▸ Request: Please copy the records below character for character, leaving the pictures out of your answer.

▸ Records supplied:
***
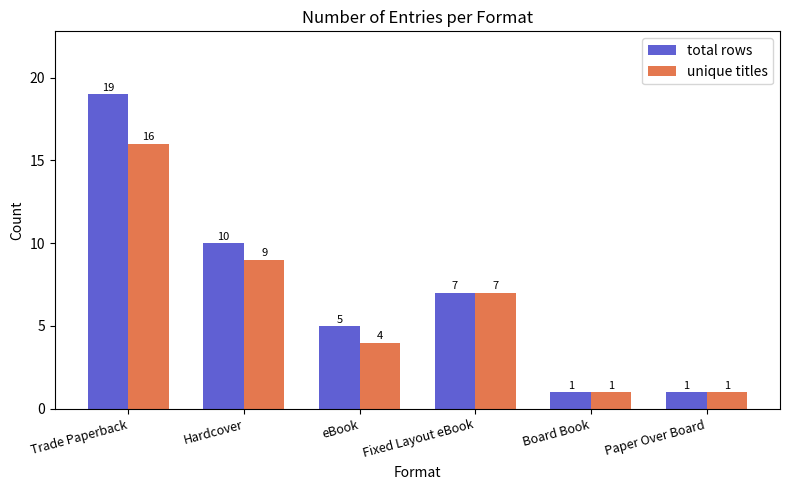

What position from the left is Board Book?

5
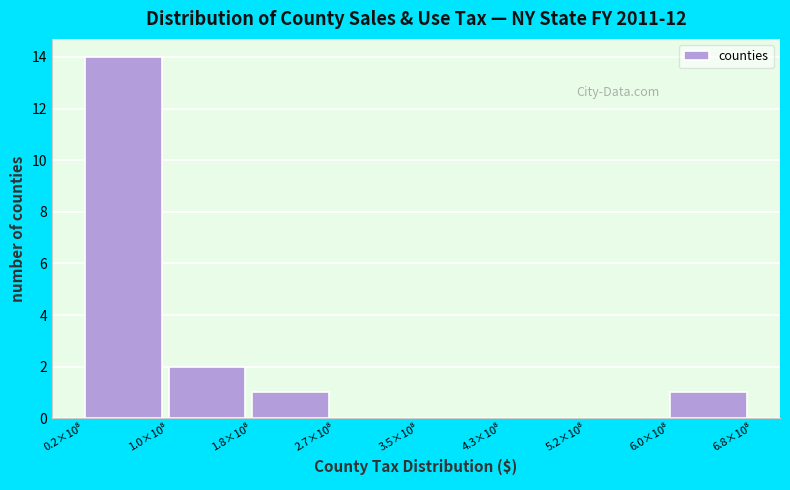

What is the greatest value displayed?

14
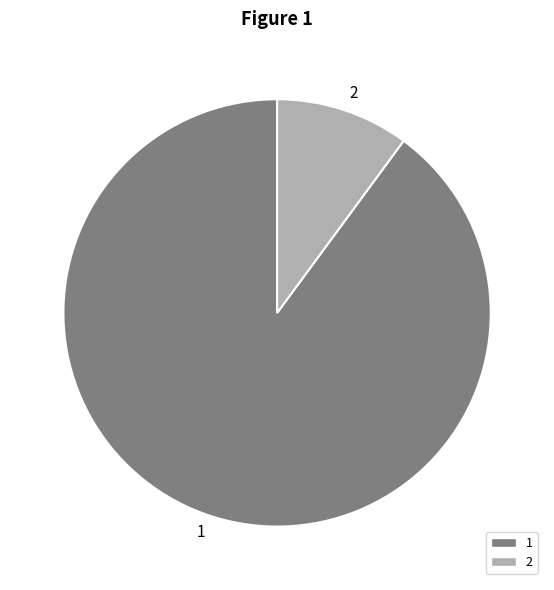

Which slice is the smallest?

2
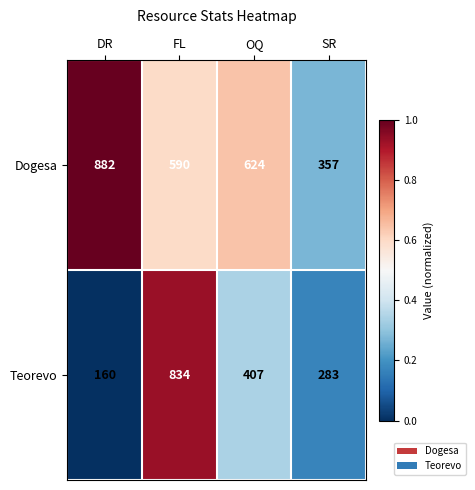

Which series has the largest range (max minus min)?

Teorevo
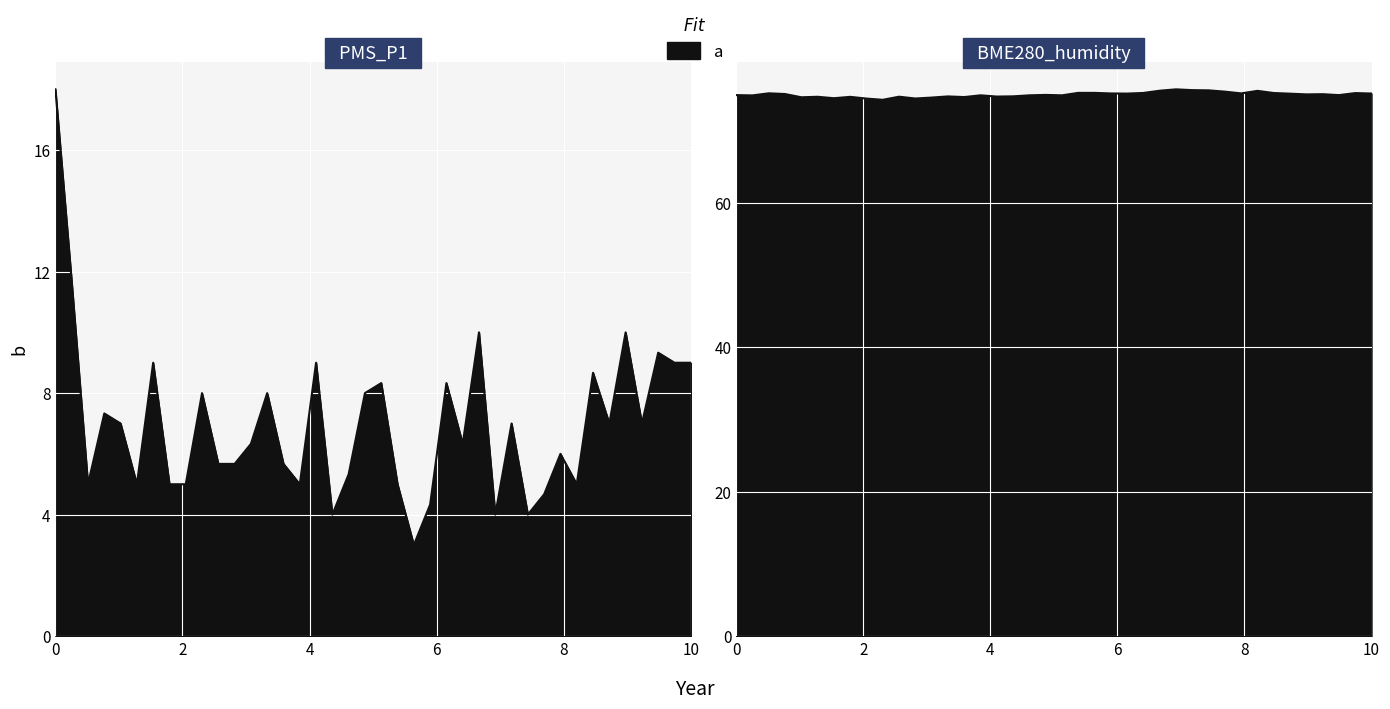

Reading left to right, list all the values displayed in this chart.

PMS_P1: 18.0	11.7	5.0	7.3	7.0	5.0	9.0	5.0	5.0	8.0	5.7	5.7	6.3	8.0	5.7	5.0	9.0	4.0	5.3	8.0	8.3	5.0	3.0	4.3	8.3	6.3	10.0	4.0	7.0	4.0	4.7	6.0	5.0	8.7	7.0	10.0	7.0	9.3	9.0	9.0
BME280_humidity: 74.9	74.9	75.2	75.1	74.6	74.7	74.5	74.7	74.5	74.3	74.7	74.5	74.6	74.8	74.7	74.9	74.7	74.8	74.9	75.0	74.9	75.2	75.2	75.2	75.1	75.2	75.5	75.7	75.6	75.6	75.4	75.2	75.5	75.2	75.1	75.0	75.1	74.9	75.2	75.2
***
▸ Exercise result:
What position from the left is Board Book?

5

What is the greatest value displayed?

14

Which slice is the smallest?

2

Which series has the largest range (max minus min)?

Teorevo

Reading left to right, list all the values displayed in this chart.

PMS_P1: 18.0	11.7	5.0	7.3	7.0	5.0	9.0	5.0	5.0	8.0	5.7	5.7	6.3	8.0	5.7	5.0	9.0	4.0	5.3	8.0	8.3	5.0	3.0	4.3	8.3	6.3	10.0	4.0	7.0	4.0	4.7	6.0	5.0	8.7	7.0	10.0	7.0	9.3	9.0	9.0
BME280_humidity: 74.9	74.9	75.2	75.1	74.6	74.7	74.5	74.7	74.5	74.3	74.7	74.5	74.6	74.8	74.7	74.9	74.7	74.8	74.9	75.0	74.9	75.2	75.2	75.2	75.1	75.2	75.5	75.7	75.6	75.6	75.4	75.2	75.5	75.2	75.1	75.0	75.1	74.9	75.2	75.2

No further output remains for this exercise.